Entspannungsfaktor somit inklusive: „Manche unserer Kunden schlafen während der Bräunung ein und müssen von uns geweckt werden“, erzählt Agnes lächelnd. Natürlich schalten sich die UV-Röhren nach der eingestellten Zeit automatisch aus. Danach wird die Sonnenbank für den nächsten Gast desinfiziert. Auf Wunsch gibt es auch eine Einweg-Folie auf die Liegefläche.

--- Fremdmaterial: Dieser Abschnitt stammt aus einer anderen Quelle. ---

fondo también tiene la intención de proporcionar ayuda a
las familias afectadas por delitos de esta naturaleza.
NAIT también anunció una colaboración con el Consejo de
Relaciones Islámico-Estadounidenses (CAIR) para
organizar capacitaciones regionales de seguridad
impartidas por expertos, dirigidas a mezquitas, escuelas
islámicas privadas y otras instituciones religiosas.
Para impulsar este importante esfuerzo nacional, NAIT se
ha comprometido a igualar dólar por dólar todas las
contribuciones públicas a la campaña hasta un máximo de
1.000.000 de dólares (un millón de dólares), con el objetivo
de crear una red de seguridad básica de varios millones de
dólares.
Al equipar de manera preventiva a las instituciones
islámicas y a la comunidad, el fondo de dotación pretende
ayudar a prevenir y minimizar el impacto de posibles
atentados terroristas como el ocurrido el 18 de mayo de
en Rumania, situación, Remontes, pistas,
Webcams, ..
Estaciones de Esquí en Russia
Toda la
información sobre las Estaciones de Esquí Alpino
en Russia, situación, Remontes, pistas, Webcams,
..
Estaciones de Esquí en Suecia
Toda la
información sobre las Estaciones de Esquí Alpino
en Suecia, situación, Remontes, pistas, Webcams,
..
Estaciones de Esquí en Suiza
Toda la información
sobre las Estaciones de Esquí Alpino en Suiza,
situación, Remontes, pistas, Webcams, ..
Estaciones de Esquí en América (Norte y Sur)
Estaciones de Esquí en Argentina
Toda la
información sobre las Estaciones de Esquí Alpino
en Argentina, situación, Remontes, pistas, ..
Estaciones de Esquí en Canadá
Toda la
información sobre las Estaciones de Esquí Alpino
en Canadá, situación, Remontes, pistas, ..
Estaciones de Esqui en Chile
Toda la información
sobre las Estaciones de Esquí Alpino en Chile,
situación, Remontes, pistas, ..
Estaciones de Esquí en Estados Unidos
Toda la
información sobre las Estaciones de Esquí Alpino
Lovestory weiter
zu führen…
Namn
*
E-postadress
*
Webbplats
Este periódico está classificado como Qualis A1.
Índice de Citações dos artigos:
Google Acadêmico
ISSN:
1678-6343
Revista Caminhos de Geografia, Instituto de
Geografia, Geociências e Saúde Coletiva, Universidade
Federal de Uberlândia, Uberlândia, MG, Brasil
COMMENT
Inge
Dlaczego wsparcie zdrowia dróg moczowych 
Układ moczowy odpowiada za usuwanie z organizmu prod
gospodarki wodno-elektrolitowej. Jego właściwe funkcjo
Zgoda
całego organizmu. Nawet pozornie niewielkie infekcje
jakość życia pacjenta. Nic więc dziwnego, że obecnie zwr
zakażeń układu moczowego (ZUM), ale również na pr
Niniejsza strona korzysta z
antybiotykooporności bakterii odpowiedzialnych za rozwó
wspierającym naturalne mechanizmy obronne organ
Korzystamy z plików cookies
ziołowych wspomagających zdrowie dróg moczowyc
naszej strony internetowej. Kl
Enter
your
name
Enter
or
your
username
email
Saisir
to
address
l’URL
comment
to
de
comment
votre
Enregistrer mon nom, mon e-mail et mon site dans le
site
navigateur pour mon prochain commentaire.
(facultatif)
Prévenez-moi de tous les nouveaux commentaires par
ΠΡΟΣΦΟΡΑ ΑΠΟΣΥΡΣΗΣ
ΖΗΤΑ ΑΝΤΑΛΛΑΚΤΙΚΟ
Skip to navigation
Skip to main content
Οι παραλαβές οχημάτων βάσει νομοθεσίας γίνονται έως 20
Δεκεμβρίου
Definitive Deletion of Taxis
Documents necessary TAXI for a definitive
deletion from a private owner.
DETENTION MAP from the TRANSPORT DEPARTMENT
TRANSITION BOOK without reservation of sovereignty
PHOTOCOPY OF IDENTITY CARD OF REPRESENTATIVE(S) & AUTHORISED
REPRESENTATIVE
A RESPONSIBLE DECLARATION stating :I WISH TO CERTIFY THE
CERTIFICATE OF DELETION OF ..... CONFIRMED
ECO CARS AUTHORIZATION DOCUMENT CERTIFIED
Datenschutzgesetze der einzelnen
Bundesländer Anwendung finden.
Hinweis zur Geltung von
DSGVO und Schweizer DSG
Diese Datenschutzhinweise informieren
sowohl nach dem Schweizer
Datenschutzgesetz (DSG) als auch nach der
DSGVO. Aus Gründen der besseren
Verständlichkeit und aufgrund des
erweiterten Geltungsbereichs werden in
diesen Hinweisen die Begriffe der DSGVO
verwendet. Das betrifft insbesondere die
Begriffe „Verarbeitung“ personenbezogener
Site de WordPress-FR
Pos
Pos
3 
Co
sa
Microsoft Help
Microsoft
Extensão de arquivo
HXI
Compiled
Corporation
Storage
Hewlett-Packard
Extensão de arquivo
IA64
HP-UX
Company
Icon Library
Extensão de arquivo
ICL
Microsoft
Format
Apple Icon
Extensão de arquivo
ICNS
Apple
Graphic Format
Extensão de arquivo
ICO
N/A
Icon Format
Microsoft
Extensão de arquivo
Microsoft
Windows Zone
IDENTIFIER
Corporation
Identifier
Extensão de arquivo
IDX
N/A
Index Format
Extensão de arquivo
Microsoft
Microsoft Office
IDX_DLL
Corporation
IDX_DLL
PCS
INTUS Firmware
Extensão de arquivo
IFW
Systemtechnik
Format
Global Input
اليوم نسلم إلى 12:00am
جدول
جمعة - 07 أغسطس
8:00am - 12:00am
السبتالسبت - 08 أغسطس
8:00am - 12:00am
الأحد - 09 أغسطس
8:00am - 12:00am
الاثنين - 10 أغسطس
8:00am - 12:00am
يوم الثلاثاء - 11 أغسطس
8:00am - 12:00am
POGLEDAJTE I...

Ins Spaichinger Sonnenstudio „Tropic Sun“ kommen etwas mehr Frauen als Männer. Zwischen 18 und 80 Jahren sind alle Altersklassen vertreten. Marion (60) kommt nicht nur zum Abschalten: „Es tut meinem Rücken gut, und ich bekomme etwas Farbe. Dann brauche ich kein Make-up, sondern nur etwas Creme und fertig.“ Sylwia (44) verträgt die echte Sonne nicht so gut, dafür das Solarium: „Im Winter hole ich mir hier die Wärme.“ Monika (34) bekommt auf der Sonnenbank gute Laune: „Außerdem kann ich mich perfekt entspannen.“ Ähnlich sieht es Justin (46): „Hier kann ich mich ein paar Minuten ausruhen und meine Haut erhält eine gleichmäßige Sommerbräune.“ Martin (35) fühlt sich gut beraten, ist zufrieden mit seiner Bräune und kann sich keine bessere Vorbereitung auf den Urlaub vorstellen. Alle loben die freundlichen und hilfsbereiten Betreiber.

Es gibt sowohl Stammgäste als auch Kunden, die nur aufgrund eines speziellen Anlasses erscheinen. Urlaub und Hochzeit sind die häufigsten. Manchmal wird es auch kurios, da muss selbst Agnes trotz aller Diskretion schmunzeln: „Einmal kam ein Bräutigam einen Tag vor der Hochzeit, um sich 30 Minuten bräunen zu lassen. Das wäre eine Katastrophe für die Braut geworden.“

Wie funktioniert ein Solarium/Sonnenstudio?

In einem Sonnenstudio befinden sich sogenannte „Sonnenbänke“, welche die Haut bräunen. Dies funktioniert mit jeweils rund 47 bis 52 UV-Röhren, die UV-A- und UV-B-Strahlen erzeugen. Nach 800 bis 1.000 Benutzungsstunden müssen die Röhren gewechselt werden. Das UV-Licht darf eine gesetzlich vorgeschriebene Stärke nicht überschreiten.

Die meisten Solarien sind für den ganzen Körper. Es gibt aber auch Sonnenbänke, die nur bestimmte Teile des Körpers bestrahlen, wie zum Beispiel das Gesicht. Letzteres wird mit einer Leistung von 520 Watt bestrahlt, der restliche Körper mit 160 Watt. In der Regel begibt sich der Bräunungswillige ohne Kleidung, aber zwingend mit einer Schutzbrille wegen der UV-Strahlen auf die Sonnenbank. Diese verfügen über einen Deckel, der während des „Sonnenbades“ geschlossen wird. Die Dauer der Bräunungszeit ist vom Hauttyp abhängig und umfasst in der Regel zwischen zehn und maximal 20 Minuten. Sonnencreme ist tabu. Die Nutzung eines Sonnenstudios ist erst ab 18 Jahren erlaubt.